All I can say is that for now, I am blogging. What else is there to say? All of these questions of public writing and why it done and what value there is in the enterprise are so tiresome. And they are separate from the question of why women are not well-represented in the blogosphere, which is another tiresome debate. I like Shamus's question--what are we doing about it? If it is regarded as a problem, then do something about it. I will be forever grateful to Jim Chen for inviting me to MoneyLaw (where I don't blog enough, I know) and to Jeremy Freese for inviting me to Scatterplot. We want more female bloggers. So, give them higher profile, aggregated platforms for their voices!

Maintaining a solo blog is a lot of work.
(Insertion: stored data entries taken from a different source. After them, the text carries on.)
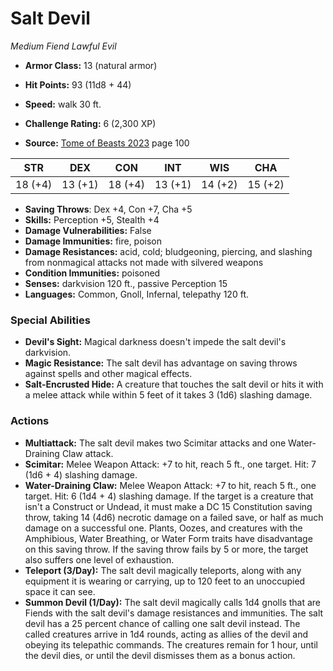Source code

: # Salt Devil

*Medium* *Fiend* *Lawful Evil*

- **Armor Class:** 13 (natural armor)
- **Hit Points:** 93 (11d8 + 44)
- **Speed:** walk 30 ft.

- **Challenge Rating:** 6 (2,300 XP)
- **Source:** [Tome of Beasts 2023](https://koboldpress.com/kpstore/product/tome-of-beasts-1-2023-edition/) page 100

| STR | DEX | CON | INT | WIS | CHA |
| --- | --- | --- | --- | --- | --- |
| 18 (+4) | 13 (+1) | 18 (+4) | 13 (+1) | 14 (+2) | 15 (+2) |

- **Saving Throws**: Dex +4, Con +7, Cha +5
- **Skills:** Perception +5, Stealth +4
- **Damage Vulnerabilities:** False
- **Damage Immunities:** fire, poison
- **Damage Resistances:** acid, cold; bludgeoning, piercing, and slashing from nonmagical attacks not made with silvered weapons
- **Condition Immunities:** poisoned
- **Senses:** darkvision 120 ft., passive Perception 15
- **Languages:** Common, Gnoll, Infernal, telepathy 120 ft.

### Special Abilities

- **Devil's Sight:** Magical darkness doesn't impede the salt devil's darkvision.
- **Magic Resistance:** The salt devil has advantage on saving throws against spells and other magical effects.
- **Salt-Encrusted Hide:** A creature that touches the salt devil or hits it with a melee attack while within 5 feet of it takes 3 (1d6) slashing damage.

### Actions

- **Multiattack:** The salt devil makes two Scimitar attacks and one Water-Draining Claw attack.
- **Scimitar:** Melee Weapon Attack: +7 to hit, reach 5 ft., one target. Hit: 7 (1d6 + 4) slashing damage.
- **Water-Draining Claw:** Melee Weapon Attack: +7 to hit, reach 5 ft., one target. Hit: 6 (1d4 + 4) slashing damage. If the target is a creature that isn't a Construct or Undead, it must make a DC 15 Constitution saving throw, taking 14 (4d6) necrotic damage on a failed save, or half as much damage on a successful one. Plants, Oozes, and creatures with the Amphibious, Water Breathing, or Water Form traits have disadvantage on this saving throw. If the saving throw fails by 5 or more, the target also suffers one level of exhaustion.
- **Teleport (3/Day):** The salt devil magically teleports, along with any equipment it is wearing or carrying, up to 120 feet to an unoccupied space it can see.
- **Summon Devil (1/Day):** The salt devil magically calls 1d4 gnolls that are Fiends with the salt devil's damage resistances and immunities. The salt devil has a 25 percent chance of calling one salt devil instead. The called creatures arrive in 1d4 rounds, acting as allies of the devil and obeying its telepathic commands. The creatures remain for 1 hour, until the devil dies, or until the devil dismisses them as a bonus action.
This is why my blog has sucked so much lately--nothin' to say, nothin' to write, move along folks. Then I figure, "fuck, it's my blog, I will blog about breakfast if I want." And I'm not Glenn Reynolds, and so people don't come to my blog for one-line directions to links. Group blogs are great for relieving the pressure of daily blogging and allowing drop-in posting. I know that many group blogs actively recruit female voices--part of why I so enjoy Crooked Timber and The Valve. Women are not well represented in the legal blogosphere, but I know that's not intentional and probably more to do with glass ceilings at work and second shifts at home than the standby "lack of interest" argument or "no good female bloggers" excuse.

All very tiresome, as blogging itself can be. I imagine that I'll one day tire of blogging. So far, today is not that day.